INFORMATION SUPPLIED.

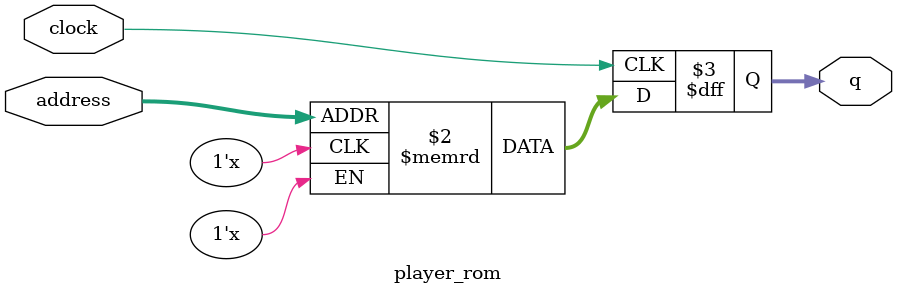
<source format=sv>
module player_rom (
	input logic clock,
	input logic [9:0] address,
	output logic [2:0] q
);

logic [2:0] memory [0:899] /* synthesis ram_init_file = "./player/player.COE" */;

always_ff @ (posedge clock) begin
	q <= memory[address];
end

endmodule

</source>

TASK. Work out how many lines above have the string "logic" in them, and give only the number.

ANSWER BOX. 4